Measurement across the board: speaking a common language
As just mentioned, referring to the blog post of Nicola Millard, there is a shift in the way we will measure customer service and contact center quality. Within a broader digital transformation context, this is essential to take into account when it boils down to the customer experience.
Enterprise-wide transformations need enterprise-wide metrics and KPIs. Or in other words: amidst the avalanche of data and often fragmented customer-related measurement possibilities, it’s hard to get a holistic view. Integration requires focusing on common goals. It’s the same as in the implementation of marketing ROI programs: speaking the same language, across all marketing-related activities. Only here it’s in a customer experience context. We have to dare let go of pure transactional and internal KPIs and move towards a mix of KPIs and metrics that are closely related to the customer. Transformation is also about that. NPS (as a system) is one way, another one that gains traction is the Customer Effort Score. In practice, often a mix is used. From an enterprise-wide or holistic perspective of course we look at customer satisfaction, customer lifetime value and I would add leakage but that’s for a separate article.
This list is of course far from exhaustive. Also consider:
- The role of IT and various enabling technologies such as artificial intelligence (routing, IDR, knowledge base,…), multi-channel inbound communications, unified communications and collaboration, virtualization, videoconferencing etc.

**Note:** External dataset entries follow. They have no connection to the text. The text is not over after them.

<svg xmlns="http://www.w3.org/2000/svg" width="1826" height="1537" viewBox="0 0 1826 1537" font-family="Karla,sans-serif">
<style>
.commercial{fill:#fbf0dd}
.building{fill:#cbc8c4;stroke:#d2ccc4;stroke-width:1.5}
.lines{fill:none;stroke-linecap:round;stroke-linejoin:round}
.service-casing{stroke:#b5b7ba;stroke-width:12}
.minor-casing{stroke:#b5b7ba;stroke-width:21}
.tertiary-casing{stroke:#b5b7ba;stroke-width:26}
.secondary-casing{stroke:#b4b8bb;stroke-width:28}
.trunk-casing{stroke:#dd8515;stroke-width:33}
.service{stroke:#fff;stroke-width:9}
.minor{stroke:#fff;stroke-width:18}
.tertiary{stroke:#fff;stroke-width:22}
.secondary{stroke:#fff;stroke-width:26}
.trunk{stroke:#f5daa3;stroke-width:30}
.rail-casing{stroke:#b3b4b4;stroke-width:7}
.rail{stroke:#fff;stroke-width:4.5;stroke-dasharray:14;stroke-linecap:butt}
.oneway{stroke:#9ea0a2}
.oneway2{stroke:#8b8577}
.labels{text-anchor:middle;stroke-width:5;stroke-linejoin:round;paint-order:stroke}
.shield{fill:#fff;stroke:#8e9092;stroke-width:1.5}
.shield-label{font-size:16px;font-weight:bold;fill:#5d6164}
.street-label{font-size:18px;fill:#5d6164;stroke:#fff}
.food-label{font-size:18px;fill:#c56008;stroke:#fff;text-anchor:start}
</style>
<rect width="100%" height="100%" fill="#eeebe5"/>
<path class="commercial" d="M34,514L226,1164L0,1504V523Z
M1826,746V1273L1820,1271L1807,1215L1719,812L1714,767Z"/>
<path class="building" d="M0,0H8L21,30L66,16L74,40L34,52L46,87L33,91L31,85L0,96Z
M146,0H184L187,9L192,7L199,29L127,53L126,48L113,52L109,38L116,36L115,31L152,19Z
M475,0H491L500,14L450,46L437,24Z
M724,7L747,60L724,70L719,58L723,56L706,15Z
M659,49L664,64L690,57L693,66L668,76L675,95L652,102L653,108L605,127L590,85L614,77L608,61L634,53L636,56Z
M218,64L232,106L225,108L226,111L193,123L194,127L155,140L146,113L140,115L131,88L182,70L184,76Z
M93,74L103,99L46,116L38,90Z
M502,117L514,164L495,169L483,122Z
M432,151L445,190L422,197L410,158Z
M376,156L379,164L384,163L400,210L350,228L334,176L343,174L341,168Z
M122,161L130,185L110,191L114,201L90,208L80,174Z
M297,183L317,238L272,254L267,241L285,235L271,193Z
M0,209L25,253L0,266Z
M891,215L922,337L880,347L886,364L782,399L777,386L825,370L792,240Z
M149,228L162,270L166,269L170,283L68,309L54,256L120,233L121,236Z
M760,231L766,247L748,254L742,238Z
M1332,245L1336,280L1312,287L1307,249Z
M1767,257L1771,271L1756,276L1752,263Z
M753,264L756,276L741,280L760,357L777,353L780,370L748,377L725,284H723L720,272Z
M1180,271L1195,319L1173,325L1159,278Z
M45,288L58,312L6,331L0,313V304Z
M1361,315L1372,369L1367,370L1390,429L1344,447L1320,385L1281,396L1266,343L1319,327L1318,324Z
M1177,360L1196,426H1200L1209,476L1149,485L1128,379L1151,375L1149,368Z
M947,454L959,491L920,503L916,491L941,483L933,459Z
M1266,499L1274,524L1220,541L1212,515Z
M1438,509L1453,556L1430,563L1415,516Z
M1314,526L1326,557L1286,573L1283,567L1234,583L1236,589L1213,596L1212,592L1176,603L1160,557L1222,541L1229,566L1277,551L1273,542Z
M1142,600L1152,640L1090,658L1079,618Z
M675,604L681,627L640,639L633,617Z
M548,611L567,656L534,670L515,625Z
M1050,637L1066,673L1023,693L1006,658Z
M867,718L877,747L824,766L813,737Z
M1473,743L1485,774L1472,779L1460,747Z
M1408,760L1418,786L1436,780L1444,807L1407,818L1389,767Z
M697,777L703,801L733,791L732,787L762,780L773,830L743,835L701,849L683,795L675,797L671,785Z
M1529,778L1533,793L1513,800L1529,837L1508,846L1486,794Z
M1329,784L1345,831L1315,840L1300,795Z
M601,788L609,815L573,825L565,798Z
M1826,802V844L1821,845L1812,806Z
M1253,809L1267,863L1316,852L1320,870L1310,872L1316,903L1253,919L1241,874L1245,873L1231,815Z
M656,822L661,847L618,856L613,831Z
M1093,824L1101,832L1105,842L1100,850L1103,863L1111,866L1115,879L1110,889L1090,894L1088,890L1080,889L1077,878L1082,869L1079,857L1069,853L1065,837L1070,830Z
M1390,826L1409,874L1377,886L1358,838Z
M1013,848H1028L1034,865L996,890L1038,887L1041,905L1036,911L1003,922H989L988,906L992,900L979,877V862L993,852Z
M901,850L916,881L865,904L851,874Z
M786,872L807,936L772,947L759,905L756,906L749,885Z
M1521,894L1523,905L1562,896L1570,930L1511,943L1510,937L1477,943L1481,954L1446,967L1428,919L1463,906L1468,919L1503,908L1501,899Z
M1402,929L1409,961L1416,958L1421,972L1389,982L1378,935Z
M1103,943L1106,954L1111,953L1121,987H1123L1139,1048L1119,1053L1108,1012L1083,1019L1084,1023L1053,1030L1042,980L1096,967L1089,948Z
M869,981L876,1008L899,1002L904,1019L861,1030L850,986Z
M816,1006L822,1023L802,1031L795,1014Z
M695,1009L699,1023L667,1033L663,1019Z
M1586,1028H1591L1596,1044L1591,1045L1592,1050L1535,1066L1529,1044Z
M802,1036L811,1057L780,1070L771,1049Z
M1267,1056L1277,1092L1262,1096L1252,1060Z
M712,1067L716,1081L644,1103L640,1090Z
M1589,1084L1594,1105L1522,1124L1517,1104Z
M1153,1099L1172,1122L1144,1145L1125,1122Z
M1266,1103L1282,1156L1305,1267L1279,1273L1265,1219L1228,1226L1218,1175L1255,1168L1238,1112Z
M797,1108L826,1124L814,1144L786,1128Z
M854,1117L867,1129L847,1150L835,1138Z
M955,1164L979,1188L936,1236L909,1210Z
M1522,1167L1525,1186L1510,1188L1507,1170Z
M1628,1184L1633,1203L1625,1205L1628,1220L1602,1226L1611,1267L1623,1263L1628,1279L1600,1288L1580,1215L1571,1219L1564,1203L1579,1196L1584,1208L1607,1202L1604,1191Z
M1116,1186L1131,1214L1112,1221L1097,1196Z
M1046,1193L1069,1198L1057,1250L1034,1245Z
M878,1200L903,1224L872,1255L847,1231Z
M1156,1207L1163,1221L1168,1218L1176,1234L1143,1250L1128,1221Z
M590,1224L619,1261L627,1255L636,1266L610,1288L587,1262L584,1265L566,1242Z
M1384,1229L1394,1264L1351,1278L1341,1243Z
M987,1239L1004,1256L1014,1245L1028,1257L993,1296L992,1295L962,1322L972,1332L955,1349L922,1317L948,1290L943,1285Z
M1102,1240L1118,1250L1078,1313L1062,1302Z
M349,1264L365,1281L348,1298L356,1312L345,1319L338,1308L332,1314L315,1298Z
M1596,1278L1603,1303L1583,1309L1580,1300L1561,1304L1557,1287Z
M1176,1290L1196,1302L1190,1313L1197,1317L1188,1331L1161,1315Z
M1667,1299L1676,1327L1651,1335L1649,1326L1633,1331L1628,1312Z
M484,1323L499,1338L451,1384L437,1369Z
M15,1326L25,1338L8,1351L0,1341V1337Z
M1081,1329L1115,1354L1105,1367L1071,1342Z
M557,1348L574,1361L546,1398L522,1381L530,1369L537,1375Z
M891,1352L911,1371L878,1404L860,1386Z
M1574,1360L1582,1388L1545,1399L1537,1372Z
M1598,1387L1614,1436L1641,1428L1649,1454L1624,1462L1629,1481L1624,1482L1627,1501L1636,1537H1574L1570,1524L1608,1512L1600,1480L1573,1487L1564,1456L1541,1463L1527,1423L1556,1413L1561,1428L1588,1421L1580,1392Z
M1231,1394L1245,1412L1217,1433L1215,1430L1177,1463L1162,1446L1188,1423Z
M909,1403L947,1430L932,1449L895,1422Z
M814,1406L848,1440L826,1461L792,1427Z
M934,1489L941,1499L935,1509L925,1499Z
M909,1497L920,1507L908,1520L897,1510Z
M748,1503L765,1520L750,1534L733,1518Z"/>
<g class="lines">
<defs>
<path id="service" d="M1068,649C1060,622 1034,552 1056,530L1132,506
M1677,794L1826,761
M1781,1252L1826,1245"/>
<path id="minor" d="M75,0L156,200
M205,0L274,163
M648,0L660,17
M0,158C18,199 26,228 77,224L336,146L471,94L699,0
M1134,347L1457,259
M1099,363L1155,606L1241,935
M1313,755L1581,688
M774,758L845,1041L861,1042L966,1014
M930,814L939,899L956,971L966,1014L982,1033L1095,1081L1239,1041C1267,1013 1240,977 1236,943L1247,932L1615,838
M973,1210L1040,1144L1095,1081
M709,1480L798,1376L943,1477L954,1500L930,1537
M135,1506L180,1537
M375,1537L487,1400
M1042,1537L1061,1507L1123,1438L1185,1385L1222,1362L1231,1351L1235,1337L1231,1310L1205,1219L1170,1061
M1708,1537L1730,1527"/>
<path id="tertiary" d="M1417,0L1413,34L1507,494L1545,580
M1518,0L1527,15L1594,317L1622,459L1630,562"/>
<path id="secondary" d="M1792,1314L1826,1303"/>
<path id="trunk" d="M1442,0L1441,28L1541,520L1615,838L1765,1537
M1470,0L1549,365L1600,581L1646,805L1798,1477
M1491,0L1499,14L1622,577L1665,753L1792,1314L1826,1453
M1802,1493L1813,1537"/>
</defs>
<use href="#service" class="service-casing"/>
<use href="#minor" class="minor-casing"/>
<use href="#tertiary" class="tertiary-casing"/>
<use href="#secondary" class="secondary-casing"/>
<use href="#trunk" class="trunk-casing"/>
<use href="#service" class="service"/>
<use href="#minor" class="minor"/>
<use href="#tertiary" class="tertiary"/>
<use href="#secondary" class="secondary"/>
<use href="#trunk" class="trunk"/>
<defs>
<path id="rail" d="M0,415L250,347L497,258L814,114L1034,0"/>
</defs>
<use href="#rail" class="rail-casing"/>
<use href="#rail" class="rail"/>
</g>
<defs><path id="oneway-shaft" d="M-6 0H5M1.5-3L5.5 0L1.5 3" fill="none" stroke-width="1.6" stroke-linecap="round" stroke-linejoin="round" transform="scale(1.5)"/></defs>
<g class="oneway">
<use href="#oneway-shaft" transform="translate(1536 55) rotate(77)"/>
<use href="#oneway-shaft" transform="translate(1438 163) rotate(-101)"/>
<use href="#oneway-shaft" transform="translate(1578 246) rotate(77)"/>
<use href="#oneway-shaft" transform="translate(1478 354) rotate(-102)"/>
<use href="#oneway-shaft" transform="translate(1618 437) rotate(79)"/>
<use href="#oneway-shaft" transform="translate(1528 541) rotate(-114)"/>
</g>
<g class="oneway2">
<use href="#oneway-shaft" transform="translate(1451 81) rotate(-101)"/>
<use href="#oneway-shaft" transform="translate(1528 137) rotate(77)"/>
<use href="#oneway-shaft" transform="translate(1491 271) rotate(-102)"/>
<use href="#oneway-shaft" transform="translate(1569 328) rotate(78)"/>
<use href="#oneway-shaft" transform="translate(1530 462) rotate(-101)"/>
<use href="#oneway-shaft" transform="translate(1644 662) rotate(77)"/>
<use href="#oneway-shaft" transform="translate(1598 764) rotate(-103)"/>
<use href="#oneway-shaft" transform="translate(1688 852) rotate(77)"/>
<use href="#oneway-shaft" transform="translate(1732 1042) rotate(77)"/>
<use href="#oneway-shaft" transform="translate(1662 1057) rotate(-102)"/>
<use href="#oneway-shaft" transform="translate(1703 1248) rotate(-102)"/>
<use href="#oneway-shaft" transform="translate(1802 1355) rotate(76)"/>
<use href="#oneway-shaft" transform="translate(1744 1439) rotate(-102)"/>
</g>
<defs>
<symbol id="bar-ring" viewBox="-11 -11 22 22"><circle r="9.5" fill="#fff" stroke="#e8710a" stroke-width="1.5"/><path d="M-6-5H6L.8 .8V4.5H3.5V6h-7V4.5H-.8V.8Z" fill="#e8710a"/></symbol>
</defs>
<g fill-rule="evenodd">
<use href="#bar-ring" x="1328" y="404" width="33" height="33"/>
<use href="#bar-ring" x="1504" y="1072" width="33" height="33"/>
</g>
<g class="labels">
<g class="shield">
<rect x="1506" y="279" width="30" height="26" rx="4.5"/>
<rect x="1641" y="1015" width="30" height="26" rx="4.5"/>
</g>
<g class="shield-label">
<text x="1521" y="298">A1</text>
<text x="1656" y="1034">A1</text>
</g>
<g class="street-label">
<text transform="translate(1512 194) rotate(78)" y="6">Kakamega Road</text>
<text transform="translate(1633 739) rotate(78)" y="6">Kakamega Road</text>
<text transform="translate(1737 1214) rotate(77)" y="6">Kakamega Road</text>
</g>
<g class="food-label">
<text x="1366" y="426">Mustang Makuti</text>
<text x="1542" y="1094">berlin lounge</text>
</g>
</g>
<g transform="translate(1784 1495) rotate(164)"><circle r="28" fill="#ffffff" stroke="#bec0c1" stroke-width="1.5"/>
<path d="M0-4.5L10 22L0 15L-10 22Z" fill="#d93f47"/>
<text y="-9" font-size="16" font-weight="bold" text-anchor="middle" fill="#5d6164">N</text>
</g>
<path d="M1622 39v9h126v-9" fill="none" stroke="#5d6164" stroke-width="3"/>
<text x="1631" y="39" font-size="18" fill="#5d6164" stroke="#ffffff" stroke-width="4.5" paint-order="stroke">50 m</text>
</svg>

- The oh so crucial role of employee training, engagement and enablement, which we’ll cover in depth in another article.
- The fact that the lines between online and offline blur and that it’s not all about self-service etc. but also about digital transformations in offline and hybrid contexts (think retail stores, for instance).
Last but not least: we’ve talked about the people dimension. It’s so important that we’ll cover it separately as well. Staying close to the customer is not just a matter of metrics or the customer experience as such.
Regardless of the use of digital technologies and the areas of digital transformation and virtualization; until further notice people will continue to have personal interactions when, where and how they want.